▶ [Problem description]: From the data below, copy exactly the lines that lie between the one holding "Free Shipping on" and the one holding "receive our minimum funding package.", including both, and nothing more.

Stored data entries
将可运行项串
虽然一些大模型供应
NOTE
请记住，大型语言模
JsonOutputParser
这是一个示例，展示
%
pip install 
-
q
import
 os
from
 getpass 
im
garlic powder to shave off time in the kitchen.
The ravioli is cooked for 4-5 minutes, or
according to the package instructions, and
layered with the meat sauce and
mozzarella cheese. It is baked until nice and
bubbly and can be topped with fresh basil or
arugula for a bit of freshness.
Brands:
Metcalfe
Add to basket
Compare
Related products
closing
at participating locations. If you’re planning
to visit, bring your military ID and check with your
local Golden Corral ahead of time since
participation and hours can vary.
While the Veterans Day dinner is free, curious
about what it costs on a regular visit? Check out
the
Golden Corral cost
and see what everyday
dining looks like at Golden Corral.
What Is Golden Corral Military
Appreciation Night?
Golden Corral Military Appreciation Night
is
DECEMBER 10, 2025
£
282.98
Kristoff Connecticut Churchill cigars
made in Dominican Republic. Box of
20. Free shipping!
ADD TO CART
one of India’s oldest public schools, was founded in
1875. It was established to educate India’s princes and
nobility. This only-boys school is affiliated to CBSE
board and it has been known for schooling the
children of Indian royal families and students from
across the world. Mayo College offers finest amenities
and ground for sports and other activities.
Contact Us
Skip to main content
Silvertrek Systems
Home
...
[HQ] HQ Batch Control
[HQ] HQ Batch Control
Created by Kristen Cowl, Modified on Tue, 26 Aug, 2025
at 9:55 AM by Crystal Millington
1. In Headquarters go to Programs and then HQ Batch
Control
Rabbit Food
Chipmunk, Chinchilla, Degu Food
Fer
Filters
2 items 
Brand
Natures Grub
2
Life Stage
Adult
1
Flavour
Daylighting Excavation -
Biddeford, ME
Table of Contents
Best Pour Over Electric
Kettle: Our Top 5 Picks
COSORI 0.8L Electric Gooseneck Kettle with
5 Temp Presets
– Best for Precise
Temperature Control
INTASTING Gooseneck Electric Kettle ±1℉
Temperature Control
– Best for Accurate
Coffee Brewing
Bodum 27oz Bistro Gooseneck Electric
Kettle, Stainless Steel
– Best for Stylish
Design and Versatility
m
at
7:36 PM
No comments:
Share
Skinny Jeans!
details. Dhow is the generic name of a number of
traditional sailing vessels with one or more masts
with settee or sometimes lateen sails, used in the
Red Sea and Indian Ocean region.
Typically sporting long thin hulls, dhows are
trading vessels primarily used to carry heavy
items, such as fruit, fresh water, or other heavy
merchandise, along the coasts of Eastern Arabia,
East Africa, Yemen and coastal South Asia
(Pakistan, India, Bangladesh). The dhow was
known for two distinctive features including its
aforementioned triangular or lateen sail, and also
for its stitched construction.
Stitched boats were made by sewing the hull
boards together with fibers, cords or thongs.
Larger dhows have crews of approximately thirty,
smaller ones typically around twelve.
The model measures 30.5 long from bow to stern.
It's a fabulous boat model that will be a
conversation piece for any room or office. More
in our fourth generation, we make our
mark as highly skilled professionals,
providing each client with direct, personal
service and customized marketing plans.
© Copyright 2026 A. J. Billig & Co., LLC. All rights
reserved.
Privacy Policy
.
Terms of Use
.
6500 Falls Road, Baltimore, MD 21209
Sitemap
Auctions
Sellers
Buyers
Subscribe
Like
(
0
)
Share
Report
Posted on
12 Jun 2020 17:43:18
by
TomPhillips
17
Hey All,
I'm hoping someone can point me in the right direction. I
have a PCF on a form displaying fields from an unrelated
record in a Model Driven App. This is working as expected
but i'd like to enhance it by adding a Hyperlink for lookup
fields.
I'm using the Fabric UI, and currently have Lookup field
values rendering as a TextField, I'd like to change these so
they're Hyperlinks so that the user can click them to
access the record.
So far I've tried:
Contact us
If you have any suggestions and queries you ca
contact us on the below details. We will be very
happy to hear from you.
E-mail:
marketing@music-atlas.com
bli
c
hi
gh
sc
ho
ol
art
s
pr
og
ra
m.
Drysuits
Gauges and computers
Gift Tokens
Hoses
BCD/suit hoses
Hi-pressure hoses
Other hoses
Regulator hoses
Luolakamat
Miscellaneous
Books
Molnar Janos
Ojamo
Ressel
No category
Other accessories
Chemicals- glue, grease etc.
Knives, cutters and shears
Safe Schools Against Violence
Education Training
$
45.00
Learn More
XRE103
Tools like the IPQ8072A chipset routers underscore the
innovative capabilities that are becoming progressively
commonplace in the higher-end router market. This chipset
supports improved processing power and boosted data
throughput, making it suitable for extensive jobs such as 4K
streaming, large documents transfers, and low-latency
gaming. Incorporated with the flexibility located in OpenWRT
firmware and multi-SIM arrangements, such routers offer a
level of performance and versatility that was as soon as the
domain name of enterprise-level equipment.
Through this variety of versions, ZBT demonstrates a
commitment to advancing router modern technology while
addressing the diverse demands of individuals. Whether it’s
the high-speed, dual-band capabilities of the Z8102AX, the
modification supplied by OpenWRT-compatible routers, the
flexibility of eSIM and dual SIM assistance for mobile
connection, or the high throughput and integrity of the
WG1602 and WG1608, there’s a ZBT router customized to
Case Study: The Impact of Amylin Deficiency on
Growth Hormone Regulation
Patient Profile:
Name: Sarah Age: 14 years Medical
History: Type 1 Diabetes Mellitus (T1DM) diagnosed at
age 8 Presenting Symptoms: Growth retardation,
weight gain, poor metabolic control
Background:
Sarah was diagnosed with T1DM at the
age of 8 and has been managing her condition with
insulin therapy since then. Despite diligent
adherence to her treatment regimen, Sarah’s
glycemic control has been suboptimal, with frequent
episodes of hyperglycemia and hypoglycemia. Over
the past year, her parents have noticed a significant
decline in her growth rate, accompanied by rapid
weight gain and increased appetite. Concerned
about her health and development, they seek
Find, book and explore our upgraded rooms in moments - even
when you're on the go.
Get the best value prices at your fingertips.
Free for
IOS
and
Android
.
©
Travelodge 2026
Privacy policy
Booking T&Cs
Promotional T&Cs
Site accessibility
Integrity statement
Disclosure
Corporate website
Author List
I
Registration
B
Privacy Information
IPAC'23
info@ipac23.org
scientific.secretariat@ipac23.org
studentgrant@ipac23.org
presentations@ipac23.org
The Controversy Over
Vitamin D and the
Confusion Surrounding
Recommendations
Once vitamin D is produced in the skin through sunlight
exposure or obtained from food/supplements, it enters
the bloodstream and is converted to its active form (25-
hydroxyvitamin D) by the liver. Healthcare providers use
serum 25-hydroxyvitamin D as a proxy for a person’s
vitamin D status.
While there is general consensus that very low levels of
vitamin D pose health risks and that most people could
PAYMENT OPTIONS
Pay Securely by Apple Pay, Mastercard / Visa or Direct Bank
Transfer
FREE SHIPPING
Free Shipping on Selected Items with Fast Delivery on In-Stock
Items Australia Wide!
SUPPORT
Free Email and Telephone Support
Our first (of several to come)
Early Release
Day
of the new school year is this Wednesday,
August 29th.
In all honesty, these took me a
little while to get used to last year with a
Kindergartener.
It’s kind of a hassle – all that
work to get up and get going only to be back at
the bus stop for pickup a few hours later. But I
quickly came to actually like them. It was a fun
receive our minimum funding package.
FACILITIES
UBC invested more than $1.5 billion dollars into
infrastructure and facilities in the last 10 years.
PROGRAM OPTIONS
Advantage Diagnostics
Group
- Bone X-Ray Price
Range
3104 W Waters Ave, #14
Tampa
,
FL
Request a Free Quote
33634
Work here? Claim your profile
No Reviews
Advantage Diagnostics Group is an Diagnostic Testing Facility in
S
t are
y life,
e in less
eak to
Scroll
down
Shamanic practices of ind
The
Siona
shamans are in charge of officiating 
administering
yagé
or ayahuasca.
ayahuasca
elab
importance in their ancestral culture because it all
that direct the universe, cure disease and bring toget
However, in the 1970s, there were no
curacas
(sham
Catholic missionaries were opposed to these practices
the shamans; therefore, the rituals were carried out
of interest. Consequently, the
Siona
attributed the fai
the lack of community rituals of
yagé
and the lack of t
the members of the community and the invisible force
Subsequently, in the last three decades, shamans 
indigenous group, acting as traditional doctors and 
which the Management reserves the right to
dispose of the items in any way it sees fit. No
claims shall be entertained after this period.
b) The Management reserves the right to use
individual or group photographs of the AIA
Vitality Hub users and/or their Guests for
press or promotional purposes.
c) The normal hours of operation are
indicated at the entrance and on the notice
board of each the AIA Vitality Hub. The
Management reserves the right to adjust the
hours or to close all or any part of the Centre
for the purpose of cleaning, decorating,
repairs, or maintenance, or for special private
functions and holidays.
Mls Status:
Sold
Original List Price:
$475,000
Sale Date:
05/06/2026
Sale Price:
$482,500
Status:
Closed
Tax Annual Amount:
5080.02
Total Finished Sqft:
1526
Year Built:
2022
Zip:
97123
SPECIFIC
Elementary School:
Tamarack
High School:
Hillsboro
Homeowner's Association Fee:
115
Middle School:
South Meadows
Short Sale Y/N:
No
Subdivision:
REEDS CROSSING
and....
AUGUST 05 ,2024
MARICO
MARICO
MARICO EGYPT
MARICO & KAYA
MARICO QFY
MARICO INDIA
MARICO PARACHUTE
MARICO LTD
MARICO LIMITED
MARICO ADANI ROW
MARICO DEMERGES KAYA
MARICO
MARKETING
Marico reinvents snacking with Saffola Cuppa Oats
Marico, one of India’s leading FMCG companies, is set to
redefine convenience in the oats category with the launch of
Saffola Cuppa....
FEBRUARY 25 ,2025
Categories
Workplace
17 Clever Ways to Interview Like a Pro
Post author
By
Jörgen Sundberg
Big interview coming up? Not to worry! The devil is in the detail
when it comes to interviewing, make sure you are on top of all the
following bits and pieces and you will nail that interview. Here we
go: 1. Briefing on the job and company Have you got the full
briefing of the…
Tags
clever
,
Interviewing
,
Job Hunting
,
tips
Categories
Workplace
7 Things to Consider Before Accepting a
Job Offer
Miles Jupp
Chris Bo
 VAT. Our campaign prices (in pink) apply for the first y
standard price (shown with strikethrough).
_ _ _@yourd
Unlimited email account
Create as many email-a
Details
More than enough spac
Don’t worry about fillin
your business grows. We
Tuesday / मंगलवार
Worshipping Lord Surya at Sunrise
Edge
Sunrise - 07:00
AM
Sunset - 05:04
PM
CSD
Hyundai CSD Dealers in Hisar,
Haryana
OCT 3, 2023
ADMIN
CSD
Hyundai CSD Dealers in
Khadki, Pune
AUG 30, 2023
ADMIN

▶ [Written solution]:
Free Shipping on Selected Items with Fast Delivery on In-Stock
Items Australia Wide!
SUPPORT
Free Email and Telephone Support
Our first (of several to come)
Early Release
Day
of the new school year is this Wednesday,
August 29th.
In all honesty, these took me a
little while to get used to last year with a
Kindergartener.
It’s kind of a hassle – all that
work to get up and get going only to be back at
the bus stop for pickup a few hours later. But I
quickly came to actually like them. It was a fun
receive our minimum funding package.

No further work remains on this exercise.